Former Senate Majority Leader Chip Rogers did the same earlier in the week, leaving the Senate to accept a position with Georgia Public Broadcasting. This, it appears, was much more of a negotiated exit, with Governor Deal reportedly offering Rogers the position prior to Senate leadership elections last month. Rogers ultimately withdrew his name from consideration for Majority Leader, ceding the position to Ronnie Chance of Tyrone. Rogers’ role at GPB will be to promote Georgia’s economic development activities.
Rogers’ open seat in Cherokee County produced another resignation in its wake. State Representative Sean Jerguson will be running for the Senate, requiring him to resign his seat in the House. Georgia has a “resign to run” law mandating elected officials leave office if they qualify to run for another elected position that begins before the conclusion of the term for which they are currently elected.

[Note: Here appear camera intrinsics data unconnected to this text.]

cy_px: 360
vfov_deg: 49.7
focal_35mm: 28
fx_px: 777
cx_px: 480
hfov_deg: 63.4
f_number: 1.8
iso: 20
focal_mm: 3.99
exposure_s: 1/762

The result of all of this, plus the earlier resignation of Senator Bill Hamrick, is that there will be an election on January 8th for three State Senate Seats and one state House seat – thus far. There is talk that at least one House member may take a run at Bulloch’s seat, which would also necessitate another special election. The Governor may call for a special election as soon as 30 days from a resignation, so there is still time to call for additional elections as needed provided the resignation is received today or tomorrow.
30 days is a quick turnaround to identify candidates, design a campaign plan, recruit volunteers and donors, and execute. Add a degree of difficulty for the number of holidays that occur during this window. The calendar will benefit those currently in office or who have recently run a campaign – as those who have been the first out of the gate to announce for these seats.

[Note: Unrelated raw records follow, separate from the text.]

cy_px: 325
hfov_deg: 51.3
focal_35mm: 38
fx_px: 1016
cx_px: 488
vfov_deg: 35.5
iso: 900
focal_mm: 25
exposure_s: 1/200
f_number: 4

The race to replace Rogers thus far is between Rogers’ opponent from July, Brandon Beach, and Jerguson. Scot Turner, who ran against Jerguson this summer, was the first out of the gate to announce for that seat. Mike Keown, a former state Rep who narrowly lost to Sanford Bishop in 2010, is being promoted as a replacement for Bulloch, with supporters noting that he handily won the counties in Senate District 11 in that race.

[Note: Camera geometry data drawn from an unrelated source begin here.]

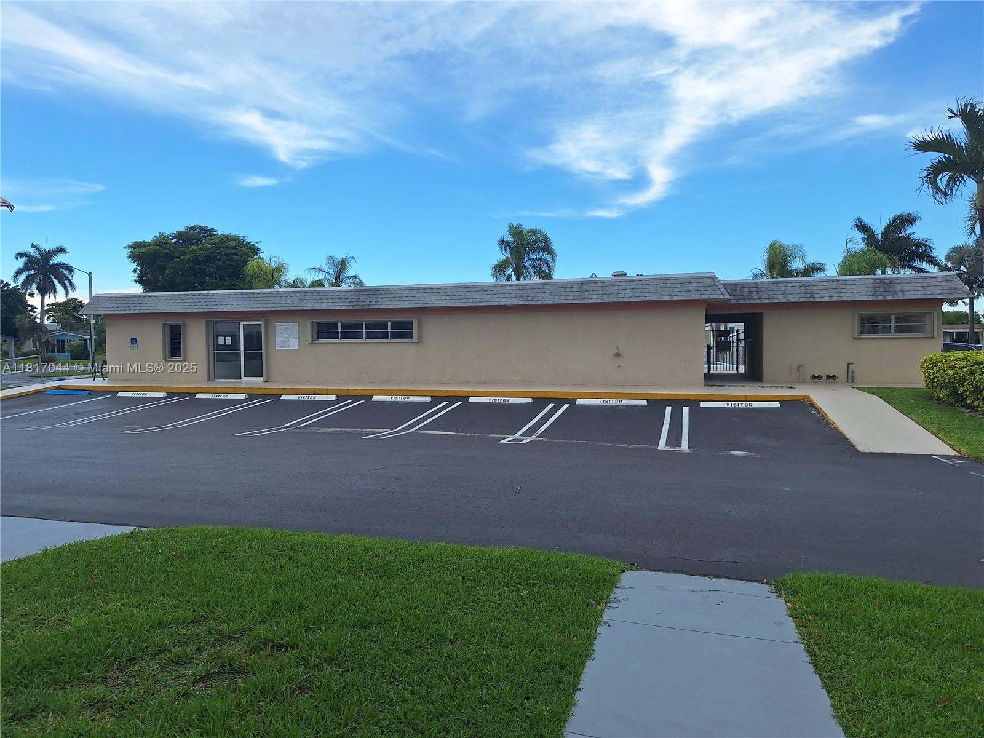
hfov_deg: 73.9
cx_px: 492
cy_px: 369
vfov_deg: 58.9
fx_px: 654
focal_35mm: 23
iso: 40
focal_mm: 5.54
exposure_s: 1/1575
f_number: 1.8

This will be significant for Republicans, as the supermajority they believed was wrapped up last month must now be defended in January. There is little concern that Republicans will win Rogers’ former seat, or the runoff also held on January 8th to replace Bill Hamrick who is now a Judge. But Southwest Georgia remains fertile territory for Georgia Democrats. Republicans must pick up all seats to maintain two thirds of the seats in Georgia’s Senate.
A word must also be added about the surprise resignation Thursday from South Carolina Senator Jim DeMint. At a time when Southern hard right conservatives are scrambling to find folks that would be like minded with DeMint to join forces with him in the Senate, DeMint has instead decided to join the Heritage Foundation, Washington’s most prestigious conservative think tank.
Champions of DeMint claim that this will make him and his brand of the conservative movement stronger. Critics will note that it takes him out of the direct arena where decisions are made and moves him into the area of the theoretical – making it hard to extrapolate how that translates that hard line conservatives are interested in governing.